I beg to differ. I think it absolutely does help prove my case that it is not torture. Why aren’t you protesting in the streets that our government tortured our soldiers for thirty years? Where’s the outcry? Don’t get me wrong: I wouldn’t want to be water-boarded, just like I wouldn’t want to be tasered. I’m sure they both FEEL like torture.
But you can’t seriously sit there (I assume you’re sitting) and tell me that the government committed illegal torture and a “WaR cRIme!!!11!” on our troops.
And you are unable to explain what that “reason” is, right?
Your knowledge of the left is apparently as miniscule as your knowledge of torture. One of Digby’s pet peeves is tasering (and she’s not the only one on both the left and right).
Ummm…clear as…mud. *g*
Water-boarding and tasering are excessive uses of force. They are excessive, yes, but in some cases they are warranted. Water-boarding of someone going 75 in a 55 zone: not ok. Water-boarding of Osama bin Laden: hell yes! where’s the hose? Tasering someone who was caught jaywalking: not ok. Tasering a coked-up guy going 75 in a 55 who’s resisting arrest: ok. Both water-boarding and tasering are not even pleasant to watch and I certainly wouldn’t want to go through it. Again, I would describe both as torture insofar as they feel like it to someone going through it. But FBI interrogators are certainly not war criminals.
In all your commentary thusfar, this is only the first time you’ve made a decent point.
Yes, the waterboarding of our own troops is actually torture, and yes, the US government has gotten away with it for the last 30 years, and shame on us for allowing that to happen without criticism.
Many can rationalize that the waterboarding of our own troops didn’t cause them permanent harm, but that “rationalization” again does not and should not play a role in the actual definition of torture.
The Bush/Cheney regime using John Yoo’s Torture memos tried to “rationalize” that even if the physical/psychological acts would ordinarily amount to torture in the average person’s eyes, by not having the “intent” to torture, our interrogators/torturers might be able to avoid criminal prosecution.
That “rationalization” by John Yoo didn’t even begin to pass the smell test of the vast majority of US lawyers. It even drew withering criticism within the Bush/Cheney regime’s own Department of Justice from the likes of even the 2nd highest official, James Comey, who was Deputy Attorney General.
The fact of the matter is that waterboarding is torture, and you joffen, like all the rest of the American people unfortunately are going to have to live with that fact.
That you are willing to excuse the use of torture says much about you, and it is not pretty.
Jessie Ventura talks about being waterboarded and he says it is torture.
Now you are finally getting to some truth and honesty here. And that’s progress.
I’d rather have those who approve of torture stand up and say so instead of denying that what is taking place is torture. It is a more honest and truthful dialogue.

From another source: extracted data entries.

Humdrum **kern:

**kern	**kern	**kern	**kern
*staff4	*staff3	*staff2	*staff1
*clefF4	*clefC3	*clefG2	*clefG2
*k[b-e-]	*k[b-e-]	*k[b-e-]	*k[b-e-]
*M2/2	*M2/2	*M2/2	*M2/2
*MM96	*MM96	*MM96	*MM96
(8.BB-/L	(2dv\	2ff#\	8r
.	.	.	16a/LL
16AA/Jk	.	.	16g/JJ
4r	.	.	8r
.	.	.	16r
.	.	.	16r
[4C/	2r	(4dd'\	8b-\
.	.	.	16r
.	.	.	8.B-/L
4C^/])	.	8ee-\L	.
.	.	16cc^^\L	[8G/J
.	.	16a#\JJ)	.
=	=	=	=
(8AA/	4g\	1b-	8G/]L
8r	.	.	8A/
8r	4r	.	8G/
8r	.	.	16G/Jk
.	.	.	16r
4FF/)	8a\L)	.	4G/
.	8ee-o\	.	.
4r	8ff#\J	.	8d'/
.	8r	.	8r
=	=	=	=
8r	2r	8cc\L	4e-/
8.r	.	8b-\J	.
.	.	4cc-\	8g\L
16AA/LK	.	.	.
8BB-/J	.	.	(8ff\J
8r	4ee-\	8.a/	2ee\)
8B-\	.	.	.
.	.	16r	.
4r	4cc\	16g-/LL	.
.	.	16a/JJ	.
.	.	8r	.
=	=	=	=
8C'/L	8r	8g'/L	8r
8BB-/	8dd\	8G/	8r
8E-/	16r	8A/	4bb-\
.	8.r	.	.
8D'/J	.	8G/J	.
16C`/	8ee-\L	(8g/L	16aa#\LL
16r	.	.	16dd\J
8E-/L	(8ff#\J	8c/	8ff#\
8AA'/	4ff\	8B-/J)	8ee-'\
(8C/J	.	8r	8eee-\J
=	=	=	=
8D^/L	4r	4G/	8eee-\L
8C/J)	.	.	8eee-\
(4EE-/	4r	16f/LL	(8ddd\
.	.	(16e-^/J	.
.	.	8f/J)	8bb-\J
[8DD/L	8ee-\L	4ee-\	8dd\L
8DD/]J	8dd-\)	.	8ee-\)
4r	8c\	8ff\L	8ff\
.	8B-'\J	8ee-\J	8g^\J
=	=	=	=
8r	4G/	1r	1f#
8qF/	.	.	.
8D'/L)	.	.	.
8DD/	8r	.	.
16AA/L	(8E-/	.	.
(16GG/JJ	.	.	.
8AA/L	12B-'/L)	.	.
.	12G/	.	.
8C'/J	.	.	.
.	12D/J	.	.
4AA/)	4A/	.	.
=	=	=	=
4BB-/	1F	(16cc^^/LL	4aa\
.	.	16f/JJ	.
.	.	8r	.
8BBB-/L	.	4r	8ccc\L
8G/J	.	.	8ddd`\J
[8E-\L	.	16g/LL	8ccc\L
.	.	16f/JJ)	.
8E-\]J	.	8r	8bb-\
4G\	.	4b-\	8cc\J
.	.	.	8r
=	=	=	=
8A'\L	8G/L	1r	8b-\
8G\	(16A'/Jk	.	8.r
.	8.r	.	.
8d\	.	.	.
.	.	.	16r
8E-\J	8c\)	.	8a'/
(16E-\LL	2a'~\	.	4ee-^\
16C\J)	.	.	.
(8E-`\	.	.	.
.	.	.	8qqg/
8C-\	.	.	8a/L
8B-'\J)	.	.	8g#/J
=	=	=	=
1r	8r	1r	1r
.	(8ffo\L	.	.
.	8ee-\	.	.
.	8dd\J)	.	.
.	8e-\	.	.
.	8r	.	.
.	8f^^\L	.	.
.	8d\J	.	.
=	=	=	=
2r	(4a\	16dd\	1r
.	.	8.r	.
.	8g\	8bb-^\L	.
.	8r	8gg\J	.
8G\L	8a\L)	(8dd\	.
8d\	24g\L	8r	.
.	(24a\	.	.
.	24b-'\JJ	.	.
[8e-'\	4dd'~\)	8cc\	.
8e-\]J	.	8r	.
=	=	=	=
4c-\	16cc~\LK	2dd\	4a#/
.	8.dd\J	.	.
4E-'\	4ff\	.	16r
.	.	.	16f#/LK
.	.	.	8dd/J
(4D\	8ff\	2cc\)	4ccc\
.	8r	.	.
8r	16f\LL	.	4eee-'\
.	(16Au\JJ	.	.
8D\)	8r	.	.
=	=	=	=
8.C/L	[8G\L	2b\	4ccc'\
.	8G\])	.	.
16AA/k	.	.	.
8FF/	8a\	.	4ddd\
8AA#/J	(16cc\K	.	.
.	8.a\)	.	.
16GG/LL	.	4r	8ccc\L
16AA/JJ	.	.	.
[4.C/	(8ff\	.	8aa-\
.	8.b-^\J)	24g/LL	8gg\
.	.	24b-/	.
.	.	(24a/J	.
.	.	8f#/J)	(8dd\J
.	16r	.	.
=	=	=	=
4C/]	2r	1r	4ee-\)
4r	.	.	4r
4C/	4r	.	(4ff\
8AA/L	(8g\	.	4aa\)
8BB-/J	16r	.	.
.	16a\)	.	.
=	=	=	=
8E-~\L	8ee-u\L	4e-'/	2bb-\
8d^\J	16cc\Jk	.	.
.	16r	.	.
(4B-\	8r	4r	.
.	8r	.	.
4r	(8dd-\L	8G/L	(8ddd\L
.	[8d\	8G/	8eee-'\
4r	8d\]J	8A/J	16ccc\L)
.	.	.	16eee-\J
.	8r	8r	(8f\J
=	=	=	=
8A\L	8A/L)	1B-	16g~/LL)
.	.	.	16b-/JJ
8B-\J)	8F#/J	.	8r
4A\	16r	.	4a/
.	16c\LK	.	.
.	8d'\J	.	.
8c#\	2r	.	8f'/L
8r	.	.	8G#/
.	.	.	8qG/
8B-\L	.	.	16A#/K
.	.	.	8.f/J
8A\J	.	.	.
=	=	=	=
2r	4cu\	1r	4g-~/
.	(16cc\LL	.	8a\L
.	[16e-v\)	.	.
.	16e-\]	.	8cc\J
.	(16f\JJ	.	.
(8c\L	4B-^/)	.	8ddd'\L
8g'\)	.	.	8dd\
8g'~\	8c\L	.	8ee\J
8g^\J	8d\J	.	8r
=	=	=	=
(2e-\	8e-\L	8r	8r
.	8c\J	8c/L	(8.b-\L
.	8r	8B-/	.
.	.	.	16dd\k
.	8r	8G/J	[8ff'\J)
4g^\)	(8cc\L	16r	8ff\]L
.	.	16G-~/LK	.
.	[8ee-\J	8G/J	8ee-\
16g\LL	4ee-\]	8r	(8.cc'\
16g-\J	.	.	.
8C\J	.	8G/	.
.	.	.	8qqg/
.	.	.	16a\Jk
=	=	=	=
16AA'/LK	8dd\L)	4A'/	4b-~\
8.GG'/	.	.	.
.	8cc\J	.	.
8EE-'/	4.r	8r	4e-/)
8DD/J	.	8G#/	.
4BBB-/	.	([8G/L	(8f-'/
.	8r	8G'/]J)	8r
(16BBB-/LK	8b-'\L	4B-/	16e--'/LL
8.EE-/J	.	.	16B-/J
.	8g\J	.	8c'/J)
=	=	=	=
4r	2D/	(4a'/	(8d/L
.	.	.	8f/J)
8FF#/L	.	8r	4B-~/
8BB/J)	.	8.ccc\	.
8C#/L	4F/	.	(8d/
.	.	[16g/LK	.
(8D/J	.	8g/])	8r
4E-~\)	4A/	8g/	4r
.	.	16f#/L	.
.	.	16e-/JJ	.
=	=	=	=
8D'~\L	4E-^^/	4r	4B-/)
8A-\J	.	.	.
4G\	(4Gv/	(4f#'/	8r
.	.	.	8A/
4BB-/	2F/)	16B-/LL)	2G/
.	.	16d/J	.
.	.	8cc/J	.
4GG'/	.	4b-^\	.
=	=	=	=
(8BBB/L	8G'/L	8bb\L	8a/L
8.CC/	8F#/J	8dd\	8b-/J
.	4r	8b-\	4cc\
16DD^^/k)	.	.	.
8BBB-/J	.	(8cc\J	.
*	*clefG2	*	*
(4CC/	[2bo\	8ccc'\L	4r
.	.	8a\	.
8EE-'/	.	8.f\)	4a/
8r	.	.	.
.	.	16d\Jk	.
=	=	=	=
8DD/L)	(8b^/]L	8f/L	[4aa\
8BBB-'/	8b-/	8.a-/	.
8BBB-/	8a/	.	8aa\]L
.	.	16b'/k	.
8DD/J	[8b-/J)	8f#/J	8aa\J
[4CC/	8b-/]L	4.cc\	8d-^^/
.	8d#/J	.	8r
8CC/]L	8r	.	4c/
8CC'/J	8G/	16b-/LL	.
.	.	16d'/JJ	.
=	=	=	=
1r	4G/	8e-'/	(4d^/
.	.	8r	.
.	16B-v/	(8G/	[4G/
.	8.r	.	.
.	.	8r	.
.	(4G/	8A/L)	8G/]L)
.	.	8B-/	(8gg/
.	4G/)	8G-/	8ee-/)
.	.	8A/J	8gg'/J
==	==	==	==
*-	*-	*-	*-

I can’t say that I like that they approve of torture, but at least it is honest.
Yeah, and many other SERE participants have said the exact same thing.
Again, while torture itself appalls me, I must admit that I find folks who deny torture is torture even more appalling.
I wasn’t saying it WAS torture. It’s not. I was saying that it feels like torture. I’m sure if I forced you to watch Sean Hannity you’d describe it as torture.
Ahh, the disappointment.
Here we were thinking that finally reality set in, but it twasn’t to be.
You came so close, but that final step proved too much.
Well, the truth is out there if you’re ever so inclined.
That’s the funny thing about Truth. It doesn’t disappear just because one denies it. It always hangs around in case you might someday need it.
Well, nice job, MadDog. I’m sure many found it helpful, and maybe something for what I suppose is young joffen to think about.
Your problem is you won’t believe it.
It is Internationally recognized as a war crime and yes bush and cheney are international war criminals, uncharged yet.